What puts a new drug launch in line for victory? Ask Gilead, Biogen and J&J

Drugmakers spend billions on R&D every year, hoping to create a drug that can throw a commercial punch. It’s never perfectly clear which projects will reach the market, much less deliver big sales, but a new report offers some clues.

In its first drug index, consultancy firm Trinity Partners analyzed three years of data on drugs approved by the FDA back in 2013, ranking them 1 through 22 after considering “commercial success relative to therapeutic value and R&D effort.”

What separated those at the top of the list from the laggards? The most successful meds advanced treatment significantly. In essence, they were clearly different from existing drugs. But Trinity's analysis also showed that a strong marketing strategy—and commercial execution—could put less innovative meds over the top. And price made a difference, too, with more-expensive specialty drugs outperforming less pricey primary care meds.

Not surprisingly, Gilead’s hep C wonder drug Sovaldi outperformed all contenders. It was the first med to treat hep C without intense side effects, and its cure rate was much higher, key factors that set it apart from older rivals. Sovaldi reaped $8.5 billion in 2014 sales, its first full year on the market, and though Gilead's hep C franchise has slowed since, it's still a hefty contributor to the company's top line. It also came out of the gate with an $84,000 price tag, later eroded by payer rebates.

Meds behind Sovaldi in the 2013 launch class are Johnson & Johnson/AbbVie’s blood cancer med Imbruvica and Biogen’s multiple sclerosis drug Tecfidera, Trinity found. AbbVie was so confident in Imbruvica that it spent $21 billion on maker Pharmacyclics last year, a price called “lofty,” “staggering,” and “astronomical” at the time by analysts. Imbruvica brought in $730 million in 2014 for Pharmacyclics.

Hotly anticipated for its impressive trial data—and its oral formulation in a field where injectables historically dominated—Tecfidera reeled in a total of $2.9 billion in 2014, its first full year on the market. It's still delivering blockbuster sales, though it too has slowed recently as safety concerns cropped up and new rivals made their debut.

Primary care meds, such as those in COPD and diabetes, didn’t perform as well in the analysis as a whole. They showed “weaker differentiation and limited commercial performance, exacerbated by significant R&D expense,” the consultants wrote. Drugmakers in those markets have seen intense payer pressure in recent years, and differentiation matters when negotiating rebates and discounts.

Intended to be a follow-up to Advair, GlaxoSmithKline's Breo ranked toward the bottom of the list at No. 19. It's suffered from a lack of significant differentiation and failed a trial in COPD in which GSK thought it might hold an advantage over its predecessor. Its launch has heated up recently, however, though it's a long way from filling Advair's enormous shoes. The med brought in $110 million for GSK in 2014, compared with Advair's whopping $8 billion.

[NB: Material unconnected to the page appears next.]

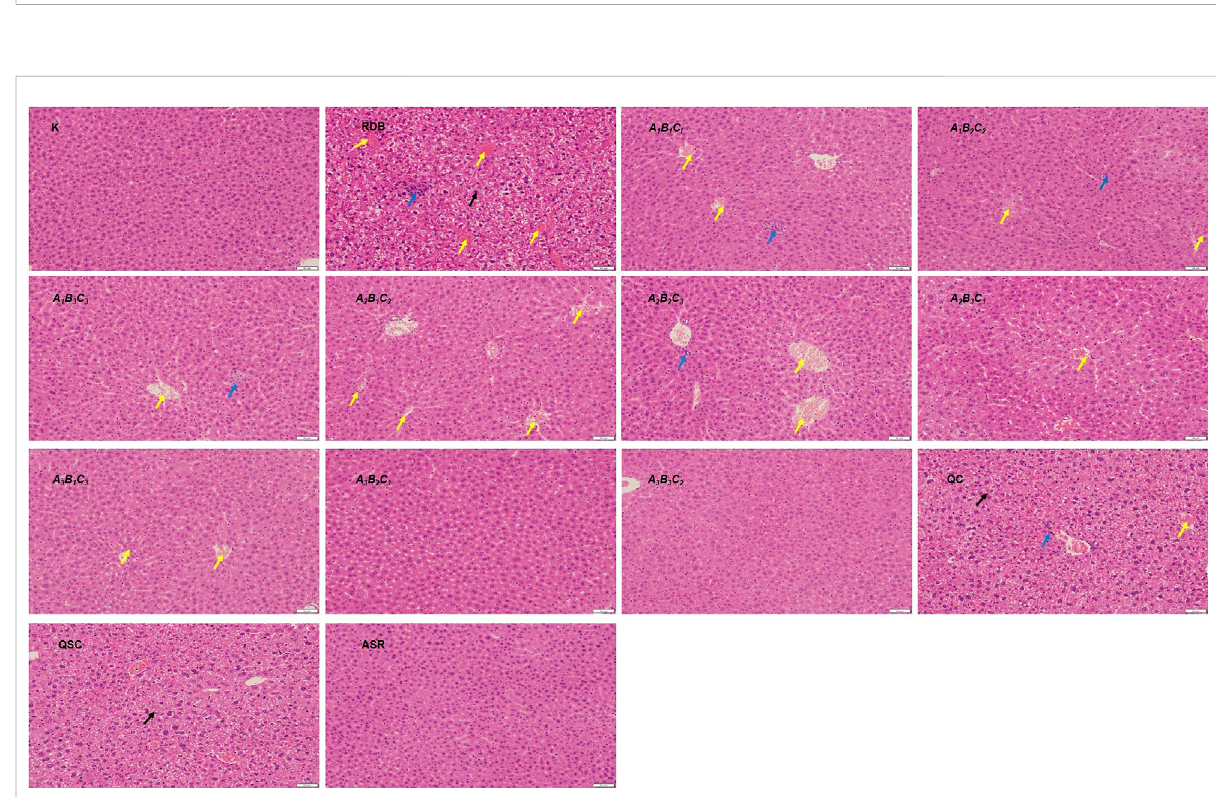
FIGURE 3 Processing with ASR improved the liver cell degeneration, cytoplasmic looseness, hepatocyte edema, in fl ammatory in fi ltration, and vascular congestion induced by RDB. HE staining (original magni fi cations, ×200) of liver tissues. (Black arrows indicated cytoplasmic looseness, blue arrows indicated in fl ammatory in fi ltration, and yellow arrows indicated vascular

A graph included in Trinity's report demonstrates a positive correlation between therapeutic value and commercial success of a drug.


Johnson & Johnson’s Invokana was an exception in that group. It came in at No. 4 in the overall performance list thanks to a “new mechanism with novel attributes” that enabled it to steal share in a crowded diabetes market. Invokana was the first in the SGLT2 class of diabetes meds, which have given older diabetes drugs, including the DPP-4 class, a run for their money. Eli Lilly and Boehringer's Jardiance, another SGLT2, recently won an FDA panel's acknowledgement that the med can reduce risk of cardiovascular death; it's a significant strength that could benefit the entire class.

When companies launch a drug with significant “therapeutic value,” Trinity found that commercial success is likely to follow. But, they said, strong commercial execution and strategy could make up for drugs that don’t differentiate themselves therapeutically.

An example of such an “overachievement” is Celgene’s Pomalyst, which “has seen strong commercial performance relative to its perceived therapeutic value,” according to the report. And this despite head-to-head competition from Amgen's Kyprolis and a newer competitor from Novartis, Farydak.

That’s because in its market, multiple myeloma, high prices are the norm and patients have few options. Pomalyst itself made FiercePharma's list of the most expensive drugs of 2013. Therefore, “even absent a truly game-changing product profile, there was opportunity … for a home run, or, at the very least, a base hit,” the consultants concluded.